New York City developer Taconic Partners is doubling down on lab space development and investment with the launch of a separate arm of the business that will operate its current life sciences portfolio and look for new opportunities.

Named Elevate Research Properties, the subsidiary will oversee three life sciences developments Taconic is already building in New York, the company announced Tuesday. Elevate will have approximately $2B of investment in life sciences real estate totaling 1.4M SF according to a release.

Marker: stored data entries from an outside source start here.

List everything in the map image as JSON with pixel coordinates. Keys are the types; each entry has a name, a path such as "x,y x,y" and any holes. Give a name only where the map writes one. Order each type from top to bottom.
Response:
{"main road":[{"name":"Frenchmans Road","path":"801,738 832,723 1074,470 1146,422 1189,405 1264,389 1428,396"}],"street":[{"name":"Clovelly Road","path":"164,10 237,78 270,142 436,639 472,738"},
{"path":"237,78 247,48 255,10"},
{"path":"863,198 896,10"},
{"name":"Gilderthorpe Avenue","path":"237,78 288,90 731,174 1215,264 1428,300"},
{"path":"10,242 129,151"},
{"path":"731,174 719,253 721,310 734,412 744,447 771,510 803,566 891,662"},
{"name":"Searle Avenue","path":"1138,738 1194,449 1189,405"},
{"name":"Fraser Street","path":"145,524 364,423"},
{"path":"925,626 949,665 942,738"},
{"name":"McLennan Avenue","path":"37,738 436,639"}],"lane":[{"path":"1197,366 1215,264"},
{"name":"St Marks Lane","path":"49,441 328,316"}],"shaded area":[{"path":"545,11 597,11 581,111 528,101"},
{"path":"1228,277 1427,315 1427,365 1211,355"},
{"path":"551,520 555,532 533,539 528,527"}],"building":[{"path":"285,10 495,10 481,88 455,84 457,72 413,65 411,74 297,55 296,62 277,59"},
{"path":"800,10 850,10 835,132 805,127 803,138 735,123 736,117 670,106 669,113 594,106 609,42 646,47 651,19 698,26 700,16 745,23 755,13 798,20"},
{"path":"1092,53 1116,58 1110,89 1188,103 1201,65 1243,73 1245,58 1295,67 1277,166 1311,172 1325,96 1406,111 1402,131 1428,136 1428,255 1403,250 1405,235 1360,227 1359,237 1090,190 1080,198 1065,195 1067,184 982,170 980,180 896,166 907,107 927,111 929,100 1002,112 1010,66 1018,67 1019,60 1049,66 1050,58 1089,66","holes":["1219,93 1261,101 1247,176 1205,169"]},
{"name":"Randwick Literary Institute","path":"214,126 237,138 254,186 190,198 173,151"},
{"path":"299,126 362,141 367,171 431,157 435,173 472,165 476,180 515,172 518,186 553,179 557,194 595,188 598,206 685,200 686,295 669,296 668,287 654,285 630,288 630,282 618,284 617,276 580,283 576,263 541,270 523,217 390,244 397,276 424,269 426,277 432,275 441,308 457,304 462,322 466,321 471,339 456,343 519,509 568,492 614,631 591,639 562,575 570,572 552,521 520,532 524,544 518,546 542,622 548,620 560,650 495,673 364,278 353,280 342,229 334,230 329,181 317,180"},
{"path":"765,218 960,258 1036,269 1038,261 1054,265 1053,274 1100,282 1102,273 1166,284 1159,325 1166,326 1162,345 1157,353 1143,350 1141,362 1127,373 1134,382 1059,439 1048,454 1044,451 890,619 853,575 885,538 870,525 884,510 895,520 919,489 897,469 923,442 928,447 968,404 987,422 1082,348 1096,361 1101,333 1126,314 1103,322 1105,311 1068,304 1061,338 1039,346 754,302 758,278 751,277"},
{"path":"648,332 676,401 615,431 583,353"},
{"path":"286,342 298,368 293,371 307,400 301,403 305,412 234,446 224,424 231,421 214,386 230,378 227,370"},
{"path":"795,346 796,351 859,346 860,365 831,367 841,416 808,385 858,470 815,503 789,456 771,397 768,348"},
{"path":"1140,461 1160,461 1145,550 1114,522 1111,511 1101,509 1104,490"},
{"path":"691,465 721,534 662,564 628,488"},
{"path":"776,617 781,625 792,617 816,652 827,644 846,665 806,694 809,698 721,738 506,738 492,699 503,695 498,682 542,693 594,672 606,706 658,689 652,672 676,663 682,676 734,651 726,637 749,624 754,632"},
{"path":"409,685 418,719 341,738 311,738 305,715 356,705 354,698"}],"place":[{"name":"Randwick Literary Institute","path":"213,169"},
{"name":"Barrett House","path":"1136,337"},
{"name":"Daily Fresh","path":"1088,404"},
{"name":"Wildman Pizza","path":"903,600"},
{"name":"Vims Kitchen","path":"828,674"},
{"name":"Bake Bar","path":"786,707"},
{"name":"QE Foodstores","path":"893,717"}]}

“We are excited to launch this new platform, which will allow us to consolidate all of our life sciences investment activities to be able to more effectively and more directly communicate to the life science tenant market,” said Matthew Weir, an executive vice president at Taconic Partners who was named president of Elevate. “Taconic has been committed to this sector for many years and today’s announcement raises the bar on that commitment.”

Taconic is developing the 322K SF Hudson Research Center at 619 West 54th St. with Silverstein Properties. Its 400K SF development with Nuveen at 125 West End Ave., secured $600M in financing to launch speculative construction last year.

New York City has just under 2M SF in lab inventory leased, per CBRE, along with almost 1M SF in the pipeline. Demand for space grew by 67% last year, and a record 433K SF of life sciences leases were signed during that period, according to the brokerage. The market is still much smaller than its competition in Boston, however, and many in the industry have said a lack of graduation space for life sciences startups is a major problem for the city.

Meanwhile, biotech stocks have taken a serious hit in recent months after a record number of those types of companies went public last year. Weir told The Wall Street Journal those disruptions are simply a symptom of the “resetting” of fundamentals.

“The aging population, the emergence of personalized medicine, technologies like mRNA — there’s just such a large amount of momentum in the market that those themes, macro level, will continue,” he said.